Records provided START

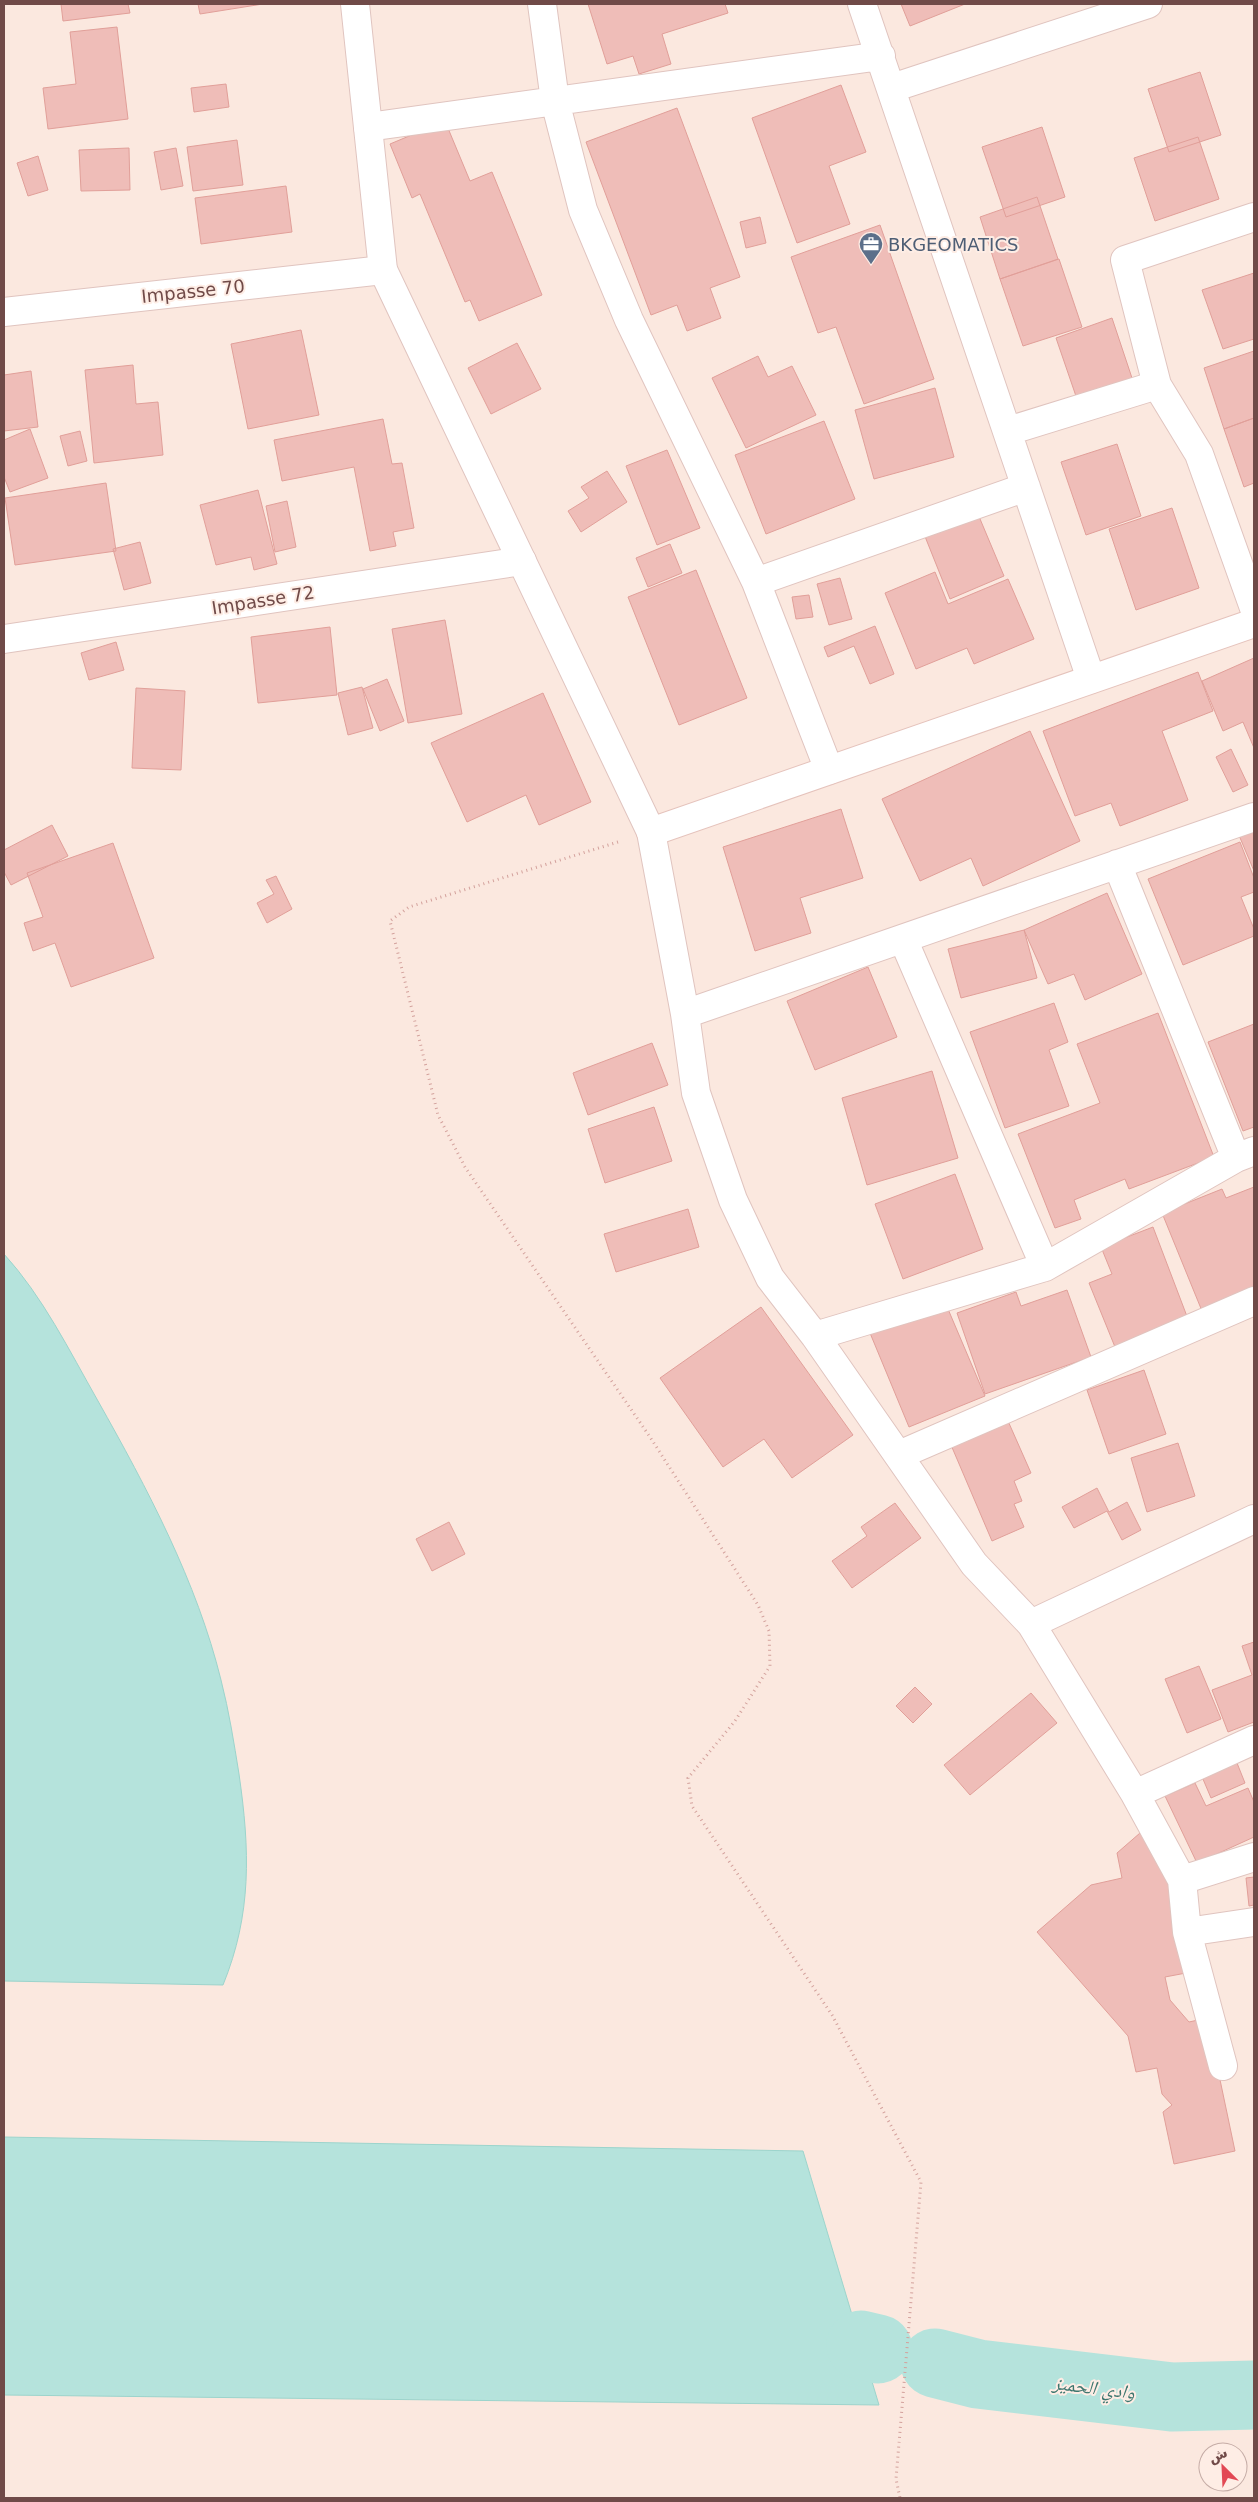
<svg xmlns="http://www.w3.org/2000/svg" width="1258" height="2502" viewBox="0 0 1258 2502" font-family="'DejaVu Sans','Noto Naskh Arabic',sans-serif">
  <rect width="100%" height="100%" fill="#fbe8df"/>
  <path fill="#b5e3dc" stroke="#9cd4cc" d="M4,1254C43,1297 69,1350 98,1401C147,1488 197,1582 221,1680C229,1711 234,1743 239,1774C250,1850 252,1914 223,1985L4,1981Z
    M4,2137L803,2151L879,2405L4,2395Z"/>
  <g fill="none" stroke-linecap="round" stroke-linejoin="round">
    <path stroke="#b5e3dc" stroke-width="69" d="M861,2345L878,2349
      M935,2363L978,2374L1172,2397L1254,2395"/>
  </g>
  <path fill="#efbdb8" stroke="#e19f99" d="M61,4H128L130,13L63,21Z
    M198,4H263L200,14Z
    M588,4H725L728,13L662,34L671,64L639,74L633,56L607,64Z
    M901,4H965L910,26Z
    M117,27L128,119L48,129L43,88L76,84L70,32Z
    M1200,72L1221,135L1169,152L1148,89Z
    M226,84L229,107L194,112L191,88Z
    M841,85L866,152L829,166L850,224L797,243L752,118Z
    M677,108L740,277L710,288L721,318L687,331L677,305L651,315L586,142Z
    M445,121L470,181L492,172L542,295L479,321L470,300L465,302L420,194L412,198L390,144Z
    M1042,127L1065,197L1006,217L982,147Z
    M1198,137L1219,199L1155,221L1134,158Z
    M237,140L243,185L193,191L187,147Z
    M129,148L130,190L81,191L79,150Z
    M176,148L183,186L161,190L154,152Z
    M38,156L48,190L28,196L17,163Z
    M286,186L292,232L201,244L195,198Z
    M1037,197L1058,259L1000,279L980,217Z
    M760,217L766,243L746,248L740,222Z
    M880,225L934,379L864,404L836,327L818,333L791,257Z
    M1059,259L1082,327L1023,346L1000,279Z
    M1254,273V339L1223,349L1202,290Z
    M1112,318L1134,384L1078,402L1056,338Z
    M301,330L319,415L248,429L231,344Z
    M517,343L541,389L491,414L468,368Z
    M1254,351V418L1224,429L1204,368Z
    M758,356L768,377L792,366L816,415L746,448L712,378Z
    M133,365L136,404L158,402L163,455L94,463L85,370Z
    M31,371L38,427L4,431V375Z
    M935,388L954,457L874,479L855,410Z
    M1254,418V483L1244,487L1224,429Z
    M383,419L392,464L402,463L414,528L393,532L396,546L370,551L354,467L282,481L274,440Z
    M824,421L855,499L766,534L735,455Z
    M30,429L48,478L10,492L4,477V440Z
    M80,431L87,461L68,466L60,436Z
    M1117,444L1141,516L1086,535L1061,462Z
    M667,450L700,528L657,545L626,466Z
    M607,471L627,502L581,532L568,511L589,498L581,487Z
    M106,483L116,551L15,565L5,498Z
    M258,490L277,564L254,570L251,557L216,565L200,505Z
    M287,501L296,547L275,552L266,506Z
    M975,507L1004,576L950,599L922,529Z
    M1172,508L1199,588L1136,610L1109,529Z
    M140,542L151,583L124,590L113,549Z
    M670,544L682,573L648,587L636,558Z
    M696,570L747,698L679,725L628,597Z
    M935,572L948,604L1008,579L1034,639L974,664L967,648L916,669L885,593Z
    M840,578L852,619L829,625L817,584Z
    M809,595L813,617L796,619L792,597Z
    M445,620L462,714L408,723L392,629Z
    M875,626L894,674L870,684L854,646L828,657L824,647Z
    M330,627L337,695L258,703L251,637Z
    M116,642L124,670L89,680L81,653Z
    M1254,658V748L1243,722L1223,731L1202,681Z
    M1198,672L1213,711L1162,731L1188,800L1120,826L1111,803L1075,816L1043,731Z
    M387,679L404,721L380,731L363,689Z
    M362,687L373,728L348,735L338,693Z
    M136,688L185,691L181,770L132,768Z
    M543,693L591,802L539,825L526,795L467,822L431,743Z
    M1030,731L1080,841L983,886L971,858L920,881L882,799Z
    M1231,749L1248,785L1233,792L1216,757Z
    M841,809L863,878L800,898L811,933L755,951L723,847Z
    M52,825L68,856L11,885L4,872V850Z
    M1254,826V871L1238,833Z
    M1240,842L1254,878V892L1241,897L1254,929V936L1183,965L1148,879Z
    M113,843L154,958L71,987L55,943L33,951L24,923L43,917L27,873Z
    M276,876L292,909L267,923L257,903L274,894L266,880Z
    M1107,893L1142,974L1085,1000L1074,974L1048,984L1024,930Z
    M1024,930L1037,978L961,998L948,949Z
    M868,967L897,1037L815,1070L787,1001Z
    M1054,1003L1068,1042L1049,1050L1069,1106L1005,1128L970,1032Z
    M1158,1013L1214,1157L1129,1189L1125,1179L1074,1200L1081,1219L1055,1228L1018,1134L1100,1103L1077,1044Z
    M1254,1024V1127L1243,1131L1208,1042Z
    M652,1043L668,1085L588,1115L573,1073Z
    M932,1071L958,1158L867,1185L842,1098Z
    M654,1107L672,1161L605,1183L588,1129Z
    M955,1174L983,1249L903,1279L875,1204Z
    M1254,1187V1291L1202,1311L1162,1213L1222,1189L1226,1198Z
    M688,1209L699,1247L616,1272L604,1234Z
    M1153,1227L1188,1319L1115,1347L1089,1283L1112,1274L1101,1247Z
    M1067,1290L1091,1357L985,1394L957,1313L1016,1292L1021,1306Z
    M945,1302L985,1396L909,1427L870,1333Z
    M761,1307L853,1435L792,1478L764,1439L723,1467L660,1378Z
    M1144,1370L1166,1434L1109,1454L1087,1390Z
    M1008,1421L1031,1473L1014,1481L1022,1501L1014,1504L1024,1527L992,1541L951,1445Z
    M1178,1443L1195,1496L1147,1512L1131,1458Z
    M1097,1488L1109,1512L1127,1502L1141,1530L1122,1540L1107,1511L1074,1528L1062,1507Z
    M895,1503L921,1538L852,1588L832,1561L867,1536L861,1527Z
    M449,1522L465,1554L432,1571L416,1539Z
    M1254,1642V1722L1228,1732L1212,1690L1252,1675L1242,1646Z
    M1199,1666L1221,1719L1187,1733L1165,1679Z
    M915,1687L932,1704L913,1723L896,1706Z
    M1031,1693L1057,1723L970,1795L944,1765Z
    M1235,1758L1245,1783L1211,1798L1200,1772Z
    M1195,1783L1206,1806L1248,1788L1254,1802V1837L1197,1863L1165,1796Z
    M1140,1833L1181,1879L1169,1890L1186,1973L1165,1977L1170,2000L1189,2022L1207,2018L1235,2151L1174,2164L1163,2112L1172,2105L1162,2094L1157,2068L1136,2072L1128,2036L1037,1932L1091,1885L1122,1878L1117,1853Z
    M1254,1877V1905L1249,1906L1246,1878Z"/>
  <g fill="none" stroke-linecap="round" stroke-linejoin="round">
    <g stroke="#e0c4bf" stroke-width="30">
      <path id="minor" d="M542,4L555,101L583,210L629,320L756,582L829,770
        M862,4L1091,679
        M892,88L1148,4
        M368,127L881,56
        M4,312L383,270
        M1157,385L1199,454L1254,608
        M1008,431L1157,385L1125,260L1254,217
        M756,582L1026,487
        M4,639L522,561
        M651,832L685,1014L696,1093L733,1200L770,1278L815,1336L974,1564L1031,1624L1135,1794L1182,1880L1187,1932L1223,2066
        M1117,864L1236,1158
        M903,939L1045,1267
        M685,1014L1254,817
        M815,1336L1045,1267L1236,1158L1254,1151
        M899,1455L1254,1301
        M1031,1624L1254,1519
        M1135,1794L1254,1740
        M1182,1880L1254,1857
        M1187,1932L1254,1922"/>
    </g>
    <g stroke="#e0c4bf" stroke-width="30">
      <path id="tertiary" d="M355,4L383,270L651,832"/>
    </g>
    <g stroke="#e5c3bc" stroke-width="30">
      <path id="secondary" d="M651,832L1254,623"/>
    </g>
    <path stroke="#d3a19c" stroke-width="3" stroke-dasharray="1 4" stroke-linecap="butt" d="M618,842L409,907L390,921L438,1115L465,1167L650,1437L758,1605L769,1631L770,1666L735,1721L688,1778L692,1806L832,2015L921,2182L896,2479L900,2498"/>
    <use href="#minor" stroke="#fff" stroke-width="28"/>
    <use href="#tertiary" stroke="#fff" stroke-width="28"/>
    <use href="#secondary" stroke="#fff" stroke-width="28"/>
  </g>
  <defs>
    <g id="office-pin" transform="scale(1.25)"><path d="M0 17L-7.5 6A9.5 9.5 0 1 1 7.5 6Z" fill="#5c6f8a" stroke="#feede5"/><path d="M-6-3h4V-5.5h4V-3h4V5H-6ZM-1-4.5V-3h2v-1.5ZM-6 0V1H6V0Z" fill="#fff"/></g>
  </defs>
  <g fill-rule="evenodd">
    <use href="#office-pin" x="871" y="244"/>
  </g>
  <g text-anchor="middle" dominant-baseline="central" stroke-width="4" stroke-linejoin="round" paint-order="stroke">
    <g font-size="18" fill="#4e5e75" stroke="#feede5" text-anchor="start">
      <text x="888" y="244">BKGEOMATICS</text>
    </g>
    <g font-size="18" fill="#704a48" stroke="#feede5">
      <text transform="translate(193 291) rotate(-6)">Impasse 70</text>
      <text transform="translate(263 600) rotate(-9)">Impasse 72</text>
    </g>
    <g font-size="19" font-style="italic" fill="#3d766e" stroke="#feede5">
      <text transform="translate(1094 2387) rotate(7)">وادي الحميز</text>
    </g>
  </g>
  <rect width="1258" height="2502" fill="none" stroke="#704a48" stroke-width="10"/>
  <g transform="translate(1223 2467) rotate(336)"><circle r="24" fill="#feede5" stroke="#c5aca6"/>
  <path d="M0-4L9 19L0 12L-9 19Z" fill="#e24854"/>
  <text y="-8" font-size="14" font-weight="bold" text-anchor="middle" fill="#704a48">ش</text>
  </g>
</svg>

Records provided END

Prompt — Only lines that contain the string "middle" count; pick each one out of the records and copy it.

Answer to the problem —
  <g text-anchor="middle" dominant-baseline="central" stroke-width="4" stroke-linejoin="round" paint-order="stroke">
  <text y="-8" font-size="14" font-weight="bold" text-anchor="middle" fill="#704a48">ش</text>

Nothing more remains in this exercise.